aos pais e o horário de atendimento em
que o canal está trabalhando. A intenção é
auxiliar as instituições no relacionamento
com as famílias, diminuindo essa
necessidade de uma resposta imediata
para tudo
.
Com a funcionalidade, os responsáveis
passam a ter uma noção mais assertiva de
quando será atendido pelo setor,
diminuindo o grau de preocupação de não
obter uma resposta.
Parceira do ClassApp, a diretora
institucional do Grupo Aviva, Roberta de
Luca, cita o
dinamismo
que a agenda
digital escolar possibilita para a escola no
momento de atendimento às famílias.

---+---

#### [What is required]
All of the material should appear again, reproduced word for word.

#### [Exercise output]
aos pais e o horário de atendimento em
que o canal está trabalhando. A intenção é
auxiliar as instituições no relacionamento
com as famílias, diminuindo essa
necessidade de uma resposta imediata
para tudo
.
Com a funcionalidade, os responsáveis
passam a ter uma noção mais assertiva de
quando será atendido pelo setor,
diminuindo o grau de preocupação de não
obter uma resposta.
Parceira do ClassApp, a diretora
institucional do Grupo Aviva, Roberta de
Luca, cita o
dinamismo
que a agenda
digital escolar possibilita para a escola no
momento de atendimento às famílias.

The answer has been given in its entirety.